Slut: "It was a good week"
She goes on to say that during her shift Friday, she met a 'millionaire' that invited her out the next day for lunch etc. They met up and he offered to pay her $400 an hour TO NOT go to work and just escort him and his friends around (she's just rambling this story off, she's still amped up). She then goes on to say that they played some craps and this dude started making some bets for her and she had a good roll. She ended up making $19K and this dude made some big money. To prove this to me, this Rhino stripper from SD leans forward and opens her purse and shows huge wads of cash in there. One stack of high society plus a huge gangsta roll.

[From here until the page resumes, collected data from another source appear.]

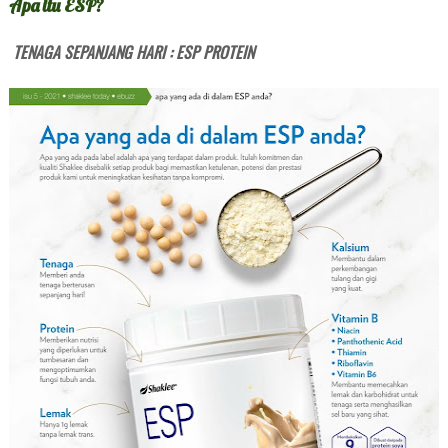
Apa itu ESP?
TENAGA SEPANJANG HARI : ESP PROTEIN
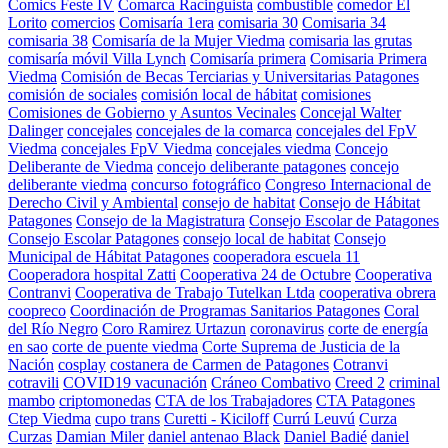
Comics Feste IV
Comarca Racinguista
combustible
comedor El
Lorito
comercios
Comisaría 1era
comisaria 30
Comisaria 34
comisaria 38
Comisaría de la Mujer Viedma
comisaria las grutas
comisaría móvil Villa Lynch
Comisaría primera
Comisaria Primera
Viedma
Comisión de Becas Terciarias y Universitarias Patagones
comisión de sociales
comisión local de hábitat
comisiones
Comisiones de Gobierno y Asuntos Vecinales
Concejal Walter
Dalinger
concejales
concejales de la comarca
concejales del FpV
Viedma
concejales FpV Viedma
concejales viedma
Concejo
Deliberante de Viedma
concejo deliberante patagones
concejo
deliberante viedma
concurso fotográfico
Congreso Internacional de
Derecho Civil y Ambiental
consejo de habitat
Consejo de Hábitat
Patagones
Consejo de la Magistratura
Consejo Escolar de Patagones
Consejo Escolar Patagones
consejo local de habitat
Consejo
Municipal de Hábitat Patagones
cooperadora escuela 11
Cooperadora hospital Zatti
Cooperativa 24 de Octubre
Cooperativa
Contranvi
Cooperativa de Trabajo Tutelkan Ltda
cooperativa obrera
coopreco
Coordinación de Programas Sanitarios Patagones
Coral
del Río Negro
Coro Ramirez Urtazun
coronavirus
corte de energía
en sao
corte de puente viedma
Corte Suprema de Justicia de la
Nación
cosplay
costanera de Carmen de Patagones
Cotranvi
cotravili
COVID19 vacunación
Cráneo Combativo
Creed 2
criminal
mambo
criptomonedas
CTA de los Trabajadores
CTA Patagones
Ctep Viedma
cupo trans
Curetti - Kiciloff
Currú Leuvú
Curza
Curzas
Damian Miler
daniel antenao Black
Daniel Badié
daniel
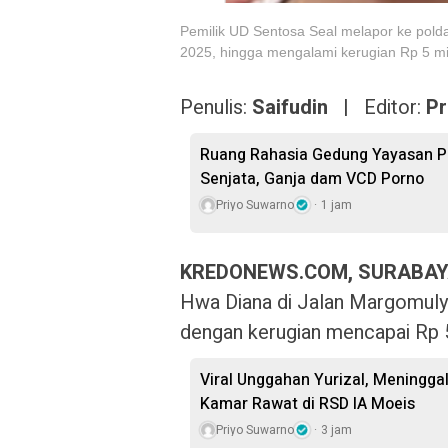
Pemilik UD Sentosa Seal melapor ke polda
2025, hingga mengalami kerugian Rp 5 mi
Penulis:
Saifudin |
Editor:
Pr
Ruang Rahasia Gedung Yayasan Pe
Senjata, Ganja dam VCD Porno
Priyo Suwarno
1 jam
KREDONEWS.COM, SURABAY
Hwa Diana di Jalan Margomulyo 
dengan kerugian mencapai Rp 5 
Viral Unggahan Yurizal, Meningga
Kamar Rawat di RSD IA Moeis
Priyo Suwarno
3 jam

We get to the airport in 12 minutes, she needs to make the flight so she can meet her ex-bf for brunch.. blah blah blah - I ask if she's going to tell him about her weekend and the $$$ - "NO". She paid $40 on $27 too bad not $100.
For some reason, the last thing she said before getting out of the cab is that the next time she sees this millionaire she is going to have sex with him because "I mean he is attractive too." LOLZ.
I <3 strippers.
3/23/08
FOTD XI - FTP
Robyn answers the phone and says that she's outside all by herself and that if I can please hurry. I make it there in twelve minutes and like she said she is waiting on the street corner (with luggage) in a very dark, very upscale gated community. Long story short she is not going to the airport, she just got into a fight with her boyfriend of 18 months, he kept coming outside to get her to come back in so she walked down the street a ways and called the cab, she had a car there but since he always drives the battery was dead - and her total wait time was close to an hour.

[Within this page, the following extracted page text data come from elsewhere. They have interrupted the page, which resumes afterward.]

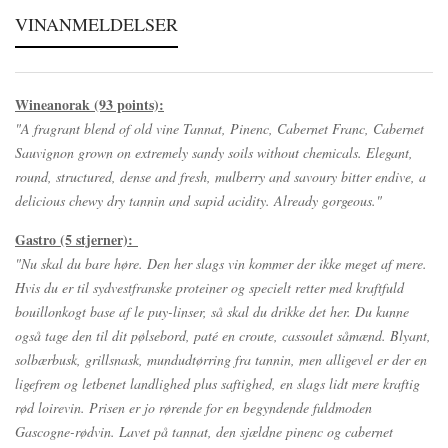
VINANMELDELSER
Wineanorak (93 points):
"A fragrant blend of old vine Tannat, Pinenc, Cabernet Franc, Cabernet
Sauvignon grown on extremely sandy soils without chemicals. Elegant,
round, structured, dense and fresh, mulberry and savoury bitter endive, a
delicious chewy dry tannin and sapid acidity. Already gorgeous."
Gastro (5 stjerner):
"Nu skal du bare høre. Den her slags vin kommer der ikke meget af mere.
Hvis du er til sydvestfranske proteiner og specielt retter med kraftfuld
bouillonkogt base af le puy-linser, så skal du drikke det her. Du kunne
også tage den til dit pølsebord, paté en croute, cassoulet såmænd. Blyant,
solbærbusk, grillsnask, mundudtørring fra tannin, men alligevel er der en
ligefrem og letbenet landlighed plus saftighed, en slags lidt mere kraftig
rød loirevin. Prisen er jo rørende for en begyndende fuldmoden
Gascogne-rødvin. Lavet på tannat, den sjældne pinenc og cabernet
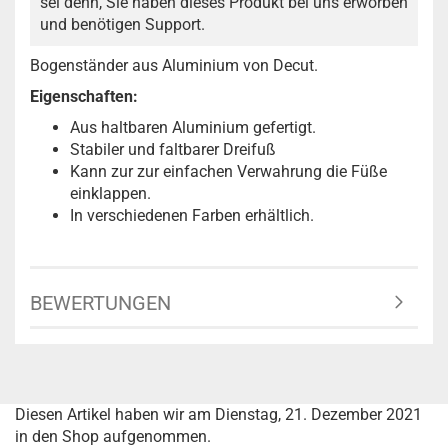
sei denn, Sie haben dieses Produkt bei uns erworben
und benötigen Support.
Bogenständer aus Aluminium von Decut.
Eigenschaften:
Aus haltbaren Aluminium gefertigt.
Stabiler und faltbarer Dreifuß
Kann zur zur einfachen Verwahrung die Füße
einklappen.
In verschiedenen Farben erhältlich.
BEWERTUNGEN
Diesen Artikel haben wir am Dienstag, 21. Dezember 2021
in den Shop aufgenommen.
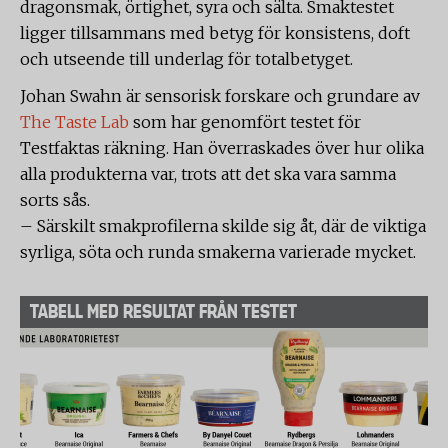
dragonsmak, örtighet, syra och sälta. Smaktestet
ligger tillsammans med betyg för konsistens, doft
och utseende till underlag för totalbetyget.
Johan Swahn är sensorisk forskare och grundare av
The Taste Lab
som har genomfört testet för
Testfaktas räkning. Han överraskades över hur olika
alla produkterna var, trots att det ska vara samma
sorts sås.
– Särskilt smakprofilerna skilde sig åt, där de viktiga
syrliga, söta och runda smakerna varierade mycket.
TABELL MED RESULTAT FRÅN TESTET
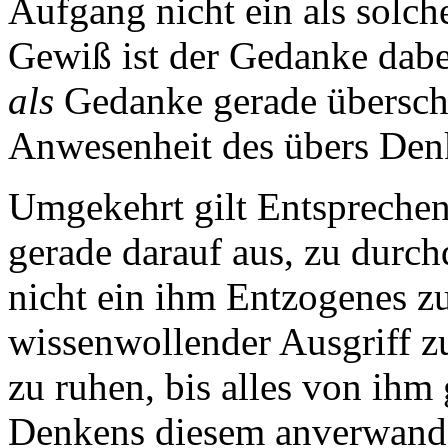
Aufgang nicht ein als solch
Gewiß ist der Gedanke dabei
als
Gedanke gerade überscha
Anwesenheit des übers Den
Umgekehrt gilt Entsprechen
gerade darauf aus, zu durch
nicht ein ihm Entzogenes z
wissenwollender Ausgriff z
zu ruhen, bis alles von ihm
Denkens diesem anverwande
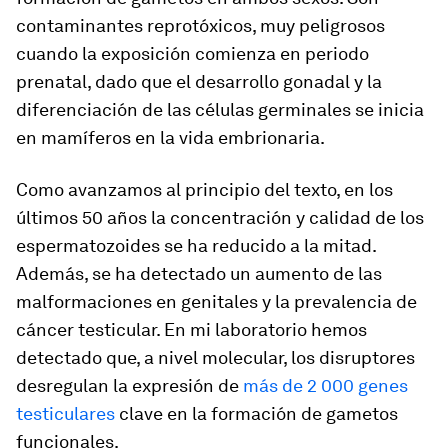
contaminantes reprotóxicos, muy peligrosos
cuando la exposición comienza en periodo
prenatal, dado que el desarrollo gonadal y la
diferenciación de las células germinales se inicia
en mamíferos en la vida embrionaria.
Como avanzamos al principio del texto, en los
últimos 50 años la concentración y calidad de los
espermatozoides se ha reducido a la mitad.
Además, se ha detectado un aumento de las
malformaciones en genitales y la prevalencia de
cáncer testicular. En mi laboratorio hemos
detectado que, a nivel molecular, los disruptores
desregulan la expresión de
más de 2 000 genes
testiculares
clave en la formación de gametos
funcionales.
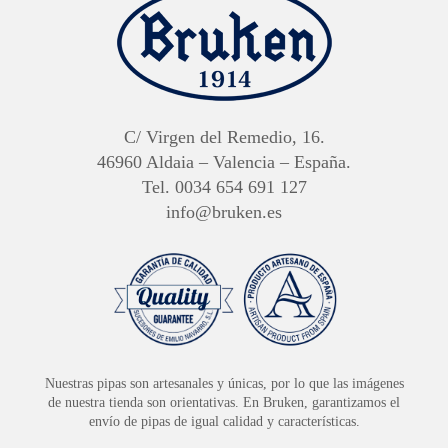
C/ Virgen del Remedio, 16.
46960 Aldaia – Valencia – España.
Tel. 0034 654 691 127
info@bruken.es
Nuestras pipas son artesanales y únicas, por lo que las imágenes
de nuestra tienda son orientativas. En Bruken, garantizamos el
envío de pipas de igual calidad y características.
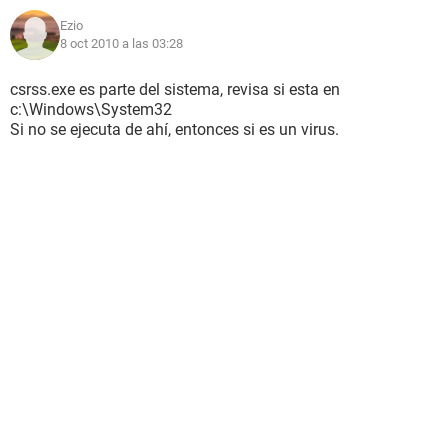
Ezio
8 oct 2010 a las 03:28
csrss.exe es parte del sistema, revisa si esta en
c:\Windows\System32
Si no se ejecuta de ahí, entonces si es un virus.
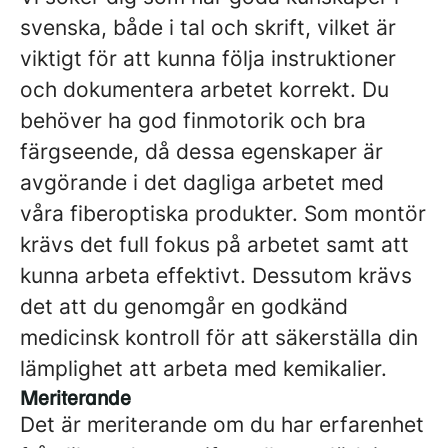
svenska, både i tal och skrift, vilket är
viktigt för att kunna följa instruktioner
och dokumentera arbetet korrekt. Du
behöver ha god finmotorik och bra
färgseende, då dessa egenskaper är
avgörande i det dagliga arbetet med
våra fiberoptiska produkter. Som montör
krävs det full fokus på arbetet samt att
kunna arbeta effektivt. Dessutom krävs
det att du genomgår en godkänd
medicinsk kontroll för att säkerställa din
lämplighet att arbeta med kemikalier.
Meriterande
Det är meriterande om du har erfarenhet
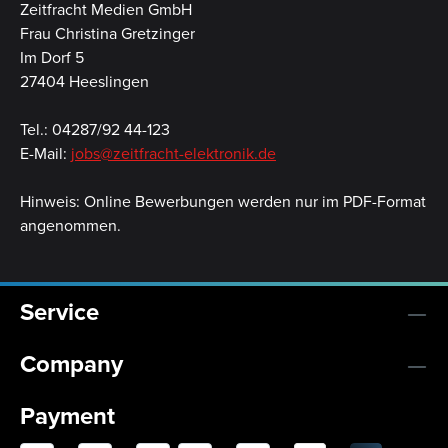
Zeitfracht Medien GmbH
Frau Christina Gretzinger
Im Dorf 5
27404 Heeslingen
Tel.: 04287/92 44-123
E-Mail:
jobs@zeitfracht-elektronik.de
Hinweis: Online Bewerbungen werden nur im PDF-Format
angenommen.
Service
Company
Payment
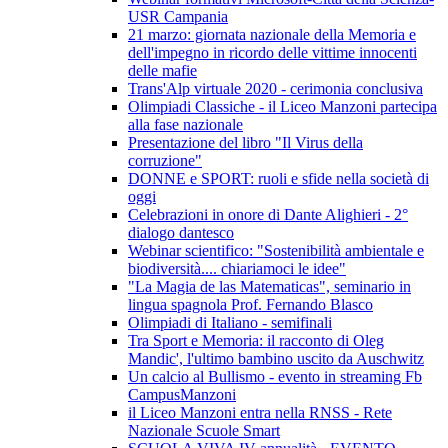
USR Campania
21 marzo: giornata nazionale della Memoria e
dell'impegno in ricordo delle vittime innocenti
delle mafie
Trans'Alp virtuale 2020 - cerimonia conclusiva
Olimpiadi Classiche - il Liceo Manzoni partecipa
alla fase nazionale
Presentazione del libro "Il Virus della
corruzione"
DONNE e SPORT: ruoli e sfide nella società di
oggi
Celebrazioni in onore di Dante Alighieri - 2°
dialogo dantesco
Webinar scientifico: "Sostenibilità ambientale e
biodiversità.... chiariamoci le idee"
"La Magia de las Matematicas", seminario in
lingua spagnola Prof. Fernando Blasco
Olimpiadi di Italiano - semifinali
Tra Sport e Memoria: il racconto di Oleg
Mandic', l'ultimo bambino uscito da Auschwitz
Un calcio al Bullismo - evento in streaming Fb
CampusManzoni
il Liceo Manzoni entra nella RNSS - Rete
Nazionale Scuole Smart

She gives me an address of 215/Durango along with a short cut that cuts the ride from $45 to $25 (still a nice ride). Upon further questioning I find out that the whole thing started cuz her bf (during a minor argument) spilled water from a dog bowl onto the carpet, picked up the dog bowl and threw it into the bathroom breaking a mirror and freaking Robyn out. She went on to say that a month earlier he threw a water bottle against the wall ("to intimidate her") and warned him at that time that if it happened again. . . C-YA. She claims she couldn't live with herself if she didn't leave. Anyways again, long story short
-he plays online poker on FTP many hours.
-he is an FTP pro and one of the minority owners.
-they travel around the world while he plays in tournaments.
-he is retired and won a bracelet in 2002.
-they were going to Italy in two weeks where she suspected he would propose.
-she knew she was 'walking away' from tons of money.
-blah blah blah
-she admitted that he does not have a temper and he's a good guy.
I told her she was probably over reacting and things would be better. He'll apologize and they'll get on with it. Obviously my curiosity on who this guy was got to me and I told her as such, so after the above clues I was able to guess. She swore me to secrecy and all I will divulge are his initials PF. So I get her to her destination, she calls her roommate to warn her that she's coming home (since it's so infrequent) and the fare is $26. All she has are hundreds and I'm like "hey lady, you are my third ride I don't have change for that" .. i count out what I do have and it's $56, so she takes it and leaves me a single hundred dollar bill. Again I could of been more smooth and claimed to of had less.
PS. While pulling in I saw a taxi leave and as I got through the gates this dude in Timber's Bar uniform flagged me down, I told him after I drop her off I'll come back... turns out he just got dropped off but forgot his house keys at work and needed to go back and then taken back. Nice yo, back to back $25 rides.